Excerpted passage Start Marker
NYC Sale Of 172-Year-Old Wine Has Surprise: It’s Still Drinkable

In a chilly wine warehouse in the Bronx two weeks ago, a famous Portuguese winemaker pried ancient corks from 5-gallon glass demijohns of 19th century Madeira. Was the wine inside still drinkable? Madeira ages longer than other wines, but 150-plus years?

I won’t keep you in suspense. Amazingly, the answer was yes.

One demijohn held a dry sercial Madeira from 1846. Dry, spicy, tangy, and rich, it had piercing acidity and fresh, spicy aromas that lingered even in an empty glass. Another from the same era, a medium-dry apricot-colored verdelho, smelled like apricot, tobacco, and rose petals, and still had an opulent, multi-layered fruitiness that made you want to take another sip. And both are more than 170 years old.

The wines are from a collection of 18th and 19th century Madeiras discovered last year during a renovation of the Liberty Hall Museum in New Jersey. And on Dec. 7, Christie’s will offer them along with some regular-sized bottles of Madeira dating from 1796, at a sale in New York.

Francisco Albuquerque, winemaker for the Madeira Wine Company, along with cork experts from Apcor, the Portuguese Cork Association, and wine specialists from Christie’s were gathered at the warehouse to oversee the opening and recorking of the demijohns, and check to see that the wine was still alive and kicking.
Excerpted passage End Marker
• _Assignment A_: According to the wine article, why had the winemaker, the cork experts, and the Christie's specialists gathered at the Bronx warehouse? Answer in one to three sentences.
The wine article and the rows that come next have no connection to each other.
Data supplied Start Marker
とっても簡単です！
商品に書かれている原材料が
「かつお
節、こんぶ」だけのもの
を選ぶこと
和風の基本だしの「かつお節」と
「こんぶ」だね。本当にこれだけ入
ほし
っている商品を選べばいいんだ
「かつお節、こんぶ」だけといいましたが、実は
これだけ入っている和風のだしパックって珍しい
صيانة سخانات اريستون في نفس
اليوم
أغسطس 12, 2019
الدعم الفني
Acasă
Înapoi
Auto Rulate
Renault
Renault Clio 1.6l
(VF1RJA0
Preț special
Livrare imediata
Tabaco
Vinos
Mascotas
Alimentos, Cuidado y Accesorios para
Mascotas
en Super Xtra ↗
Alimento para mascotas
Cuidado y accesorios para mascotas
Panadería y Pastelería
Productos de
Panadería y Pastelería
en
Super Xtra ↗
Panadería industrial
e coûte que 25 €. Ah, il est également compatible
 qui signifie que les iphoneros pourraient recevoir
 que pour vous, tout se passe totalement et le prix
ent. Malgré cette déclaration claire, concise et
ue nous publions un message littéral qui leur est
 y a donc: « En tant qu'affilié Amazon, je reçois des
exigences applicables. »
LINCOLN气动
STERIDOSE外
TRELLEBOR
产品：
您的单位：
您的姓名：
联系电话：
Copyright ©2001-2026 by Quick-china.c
Data supplied End Marker
Data supplied Start Marker
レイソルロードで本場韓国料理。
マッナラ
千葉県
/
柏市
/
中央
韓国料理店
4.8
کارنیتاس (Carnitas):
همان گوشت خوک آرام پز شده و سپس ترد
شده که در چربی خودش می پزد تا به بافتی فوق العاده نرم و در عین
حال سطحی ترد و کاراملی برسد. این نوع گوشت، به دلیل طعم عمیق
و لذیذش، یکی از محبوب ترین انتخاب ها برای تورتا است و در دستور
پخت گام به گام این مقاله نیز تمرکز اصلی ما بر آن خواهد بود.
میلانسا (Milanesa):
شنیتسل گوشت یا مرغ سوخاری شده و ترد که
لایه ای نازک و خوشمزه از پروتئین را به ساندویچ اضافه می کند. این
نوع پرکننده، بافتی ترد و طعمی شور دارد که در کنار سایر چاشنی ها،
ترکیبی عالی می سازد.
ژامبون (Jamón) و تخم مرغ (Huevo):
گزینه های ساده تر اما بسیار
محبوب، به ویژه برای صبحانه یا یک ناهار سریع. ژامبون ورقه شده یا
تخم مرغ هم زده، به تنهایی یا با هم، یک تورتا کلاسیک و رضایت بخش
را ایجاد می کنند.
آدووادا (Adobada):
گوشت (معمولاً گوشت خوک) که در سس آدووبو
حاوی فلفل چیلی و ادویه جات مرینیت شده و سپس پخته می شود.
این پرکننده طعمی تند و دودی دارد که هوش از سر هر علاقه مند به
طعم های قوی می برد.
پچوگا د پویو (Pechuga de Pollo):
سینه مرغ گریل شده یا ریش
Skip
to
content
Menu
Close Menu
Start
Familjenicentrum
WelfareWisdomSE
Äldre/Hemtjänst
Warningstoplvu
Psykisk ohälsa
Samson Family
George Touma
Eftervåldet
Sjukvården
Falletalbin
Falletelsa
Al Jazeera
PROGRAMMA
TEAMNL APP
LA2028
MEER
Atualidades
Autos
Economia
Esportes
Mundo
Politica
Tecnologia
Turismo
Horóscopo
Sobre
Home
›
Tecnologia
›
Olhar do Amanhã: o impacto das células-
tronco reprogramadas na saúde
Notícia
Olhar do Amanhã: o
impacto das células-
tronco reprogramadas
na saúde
Data supplied End Marker
Data supplied Start Marker
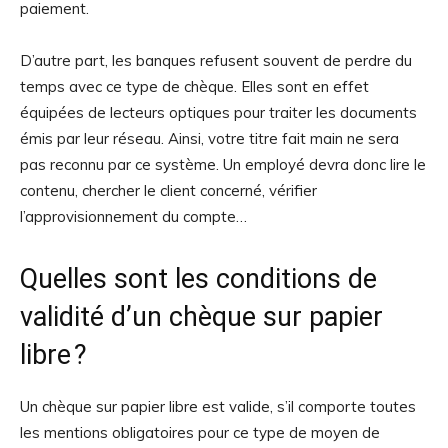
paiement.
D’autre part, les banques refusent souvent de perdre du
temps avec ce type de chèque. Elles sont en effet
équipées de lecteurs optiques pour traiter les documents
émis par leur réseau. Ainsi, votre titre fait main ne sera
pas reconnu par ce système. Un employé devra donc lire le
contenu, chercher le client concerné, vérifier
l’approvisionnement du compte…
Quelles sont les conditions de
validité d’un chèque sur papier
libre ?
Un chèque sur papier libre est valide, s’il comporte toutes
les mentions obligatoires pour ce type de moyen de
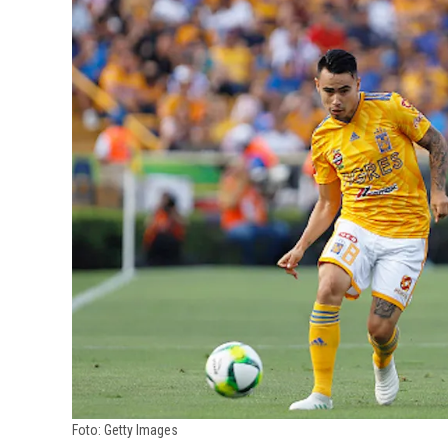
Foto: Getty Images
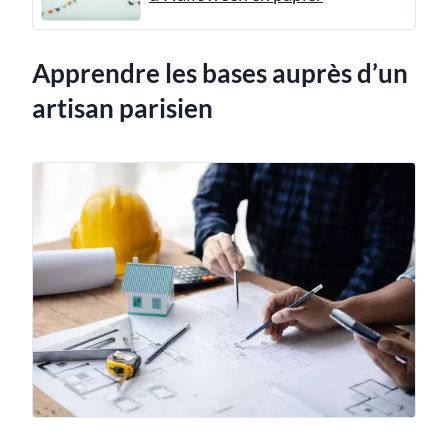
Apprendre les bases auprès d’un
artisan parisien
Data supplied End Marker
• _Assignment B_: In the rows, start at the line containing "Foto: Getty Images" and end after the line containing "artisan parisien". Write those lines out again with "lyonnais" substituted for "parisien", keeping everything else the same and omitting the pictures.

• _Result A_: They were there to oversee the opening and recorking of the demijohns of old Madeira. They were also there to check that the wine was still alive and kicking.

• _Result B_:
Foto: Getty Images
Apprendre les bases auprès d’un
artisan lyonnais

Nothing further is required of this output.